About a buck three forty two. Plus tax.


----------



## pyro (Oct 7, 2006)

o i thought it was a buck two ten


----------



## HalloweenZombie (Jul 22, 2007)

pyro said:


> o i thought it was a buck two ten


Only with a coupon.


----------



## lowdwnrob (Jul 2, 2008)

All I can say is AMAZING!


----------



## Dr Morbius (Sep 21, 2004)

Wow, foam cast skulls? Sweet! Excellent job...I love it!


----------



## Silent Requiem (Feb 17, 2008)

awe inspiring! really, i'm awefully inspired now!(i must get some dragon skin...must get some dragon skin...)


----------



## Lauriebeast (Feb 27, 2007)

Love it, love it, love it!!! Beautifully done HZ


----------



## buckaneerbabe (Jun 5, 2007)

I wanta see your haunt this year now!! That is going to be sooooooooo sweet all set up, yea you better do the 09 hauntforum video!!!


----------



## HalloweenZombie (Jul 22, 2007)

buckaneerbabe said:


> I wanta see your haunt this year now!! That is going to be sooooooooo sweet all set up, yea you better do the 09 hauntforum video!!!

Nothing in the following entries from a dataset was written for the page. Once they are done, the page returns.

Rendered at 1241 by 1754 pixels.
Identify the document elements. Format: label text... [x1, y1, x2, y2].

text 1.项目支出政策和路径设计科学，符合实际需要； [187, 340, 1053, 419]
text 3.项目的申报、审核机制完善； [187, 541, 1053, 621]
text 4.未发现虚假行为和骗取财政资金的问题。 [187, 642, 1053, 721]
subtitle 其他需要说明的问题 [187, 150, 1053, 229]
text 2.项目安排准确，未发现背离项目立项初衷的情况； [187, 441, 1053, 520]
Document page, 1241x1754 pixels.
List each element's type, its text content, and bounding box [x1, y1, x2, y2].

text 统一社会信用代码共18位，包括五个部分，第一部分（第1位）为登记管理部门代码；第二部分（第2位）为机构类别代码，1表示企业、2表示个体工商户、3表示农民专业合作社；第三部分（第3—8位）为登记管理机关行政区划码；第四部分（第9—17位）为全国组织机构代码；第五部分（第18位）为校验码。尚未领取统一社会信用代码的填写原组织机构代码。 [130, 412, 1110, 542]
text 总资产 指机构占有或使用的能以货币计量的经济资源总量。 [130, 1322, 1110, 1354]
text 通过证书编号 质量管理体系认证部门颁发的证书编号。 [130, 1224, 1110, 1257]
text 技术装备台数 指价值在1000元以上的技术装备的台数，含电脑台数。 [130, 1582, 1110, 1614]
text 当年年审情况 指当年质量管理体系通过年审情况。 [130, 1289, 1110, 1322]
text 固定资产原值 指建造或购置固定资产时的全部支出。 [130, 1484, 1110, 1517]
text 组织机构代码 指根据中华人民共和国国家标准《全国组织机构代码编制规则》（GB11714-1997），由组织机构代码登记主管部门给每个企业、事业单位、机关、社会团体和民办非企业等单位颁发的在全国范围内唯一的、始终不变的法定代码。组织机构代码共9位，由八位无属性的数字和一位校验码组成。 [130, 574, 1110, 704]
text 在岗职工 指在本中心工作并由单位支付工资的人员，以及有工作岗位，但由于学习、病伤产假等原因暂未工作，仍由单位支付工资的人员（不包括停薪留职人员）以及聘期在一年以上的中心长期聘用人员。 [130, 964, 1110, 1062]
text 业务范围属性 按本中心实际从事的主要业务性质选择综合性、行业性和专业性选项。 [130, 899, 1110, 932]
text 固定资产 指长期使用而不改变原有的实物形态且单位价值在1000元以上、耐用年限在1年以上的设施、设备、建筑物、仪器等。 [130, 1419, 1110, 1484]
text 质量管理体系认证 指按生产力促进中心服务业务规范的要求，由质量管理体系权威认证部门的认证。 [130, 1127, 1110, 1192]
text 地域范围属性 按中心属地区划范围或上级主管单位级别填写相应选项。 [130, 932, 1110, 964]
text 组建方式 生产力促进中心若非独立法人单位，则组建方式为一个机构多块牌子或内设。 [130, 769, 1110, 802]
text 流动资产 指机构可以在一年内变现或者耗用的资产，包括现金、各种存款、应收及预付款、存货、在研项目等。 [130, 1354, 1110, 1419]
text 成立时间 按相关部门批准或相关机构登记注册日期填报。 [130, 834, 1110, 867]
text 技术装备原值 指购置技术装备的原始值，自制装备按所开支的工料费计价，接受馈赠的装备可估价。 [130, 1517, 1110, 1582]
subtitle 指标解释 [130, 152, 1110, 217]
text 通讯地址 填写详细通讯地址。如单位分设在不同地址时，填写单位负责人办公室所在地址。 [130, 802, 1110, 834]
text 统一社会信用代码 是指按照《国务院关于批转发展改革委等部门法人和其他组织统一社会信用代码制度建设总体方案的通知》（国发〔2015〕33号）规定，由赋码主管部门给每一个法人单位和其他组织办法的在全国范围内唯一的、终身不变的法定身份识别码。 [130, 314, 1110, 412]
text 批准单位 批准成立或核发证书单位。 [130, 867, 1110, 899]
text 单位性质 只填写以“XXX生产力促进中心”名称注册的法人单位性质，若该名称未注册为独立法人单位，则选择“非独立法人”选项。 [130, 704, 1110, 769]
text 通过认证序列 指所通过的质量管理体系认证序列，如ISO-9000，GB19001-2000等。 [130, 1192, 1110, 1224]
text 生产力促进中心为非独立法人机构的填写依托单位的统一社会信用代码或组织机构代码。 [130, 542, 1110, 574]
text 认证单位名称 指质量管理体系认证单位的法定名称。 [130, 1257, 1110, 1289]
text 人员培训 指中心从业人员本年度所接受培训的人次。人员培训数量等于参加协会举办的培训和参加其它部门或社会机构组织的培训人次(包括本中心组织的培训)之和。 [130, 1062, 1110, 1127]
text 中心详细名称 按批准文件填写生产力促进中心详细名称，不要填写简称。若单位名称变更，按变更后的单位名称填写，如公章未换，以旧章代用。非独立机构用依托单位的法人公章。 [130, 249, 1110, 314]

OK! OK! I'll definitely get some video of the haunt this year and send it to Zombie-F. You talked me into it.


----------



## Parabola (Jul 4, 2008)

Great job on those walls! Wish I could catch your class on mold making and casting but I am in the middle of a move and won't be going anywhere for a while. On the plus side, for the first time, I will have my own house for a yard display/haunt! Dave the Dead has been teaching me some basic principles of molding and casting and I can't wait to try them out. So far I have been hoarding materials: Dragon Skin, FoamIt and FlexFoamIt, Sonite Wax, Plasti-paste, clay, plaster bandages, ThiVex thickener, and the list goes on...


----------



## Parabola (Jul 4, 2008)

And in case anyone was wondering, no, I'm not a Smooth-On rep...


----------



## buckaneerbabe (Jun 5, 2007)

HalloweenZombie said:


> OK! OK! I'll definitely get some video of the haunt this year and send it to Zombie-F. You talked me into it.


Knew all it would take was a little sweet talk!!


----------



## ghost37 (Jul 30, 2008)

I love it. Awesome job!!!!


----------



## lewlew (Mar 15, 2006)

Man those are good! Great detail work. I love the insets of the skulls and full skeletons. Add a scare at the end and it's perfect. Great job.


----------



## cerinad (Jun 23, 2008)

Wonderfull Job!!!


----------



## BallstonManor (Jul 31, 2008)

Simply stunning. I'm always amazed at, yet rarely surprised by, the talent and creativity by the people in our hobby. Well done.

Any hints on how you did the skellies? Not the corpsed ones, the ones protruding from the walls....those ribcages are awesome.


----------



## kevin242 (Sep 30, 2005)

Aelwyn said:


> That's FREAKING AWESOME!


that is all that needs to be said.
except for:
Oh my god!
and
holy f%#king s#*t!

reminds me of the 35th level of DOOM 2.


----------



## Phil (Sep 2, 2007)

Don't know how I missed this, but what they said. Most of us wouldn't get past talking about how cool this would be. Thanks for the inspiration HZ.


----------



## Uruk-Hai (Nov 4, 2006)

WOW!!! That looks so totally amazing. The attention to detail really pays off. I love all the diff. textures and the painting makes it come alive - so to speak!  Looking forward to seeing the other panels and the completed set up.


----------



## Silent Requiem (Feb 17, 2008)

omg, i am so inspired! how did you get the wispy stone effect with the grat stuff?


----------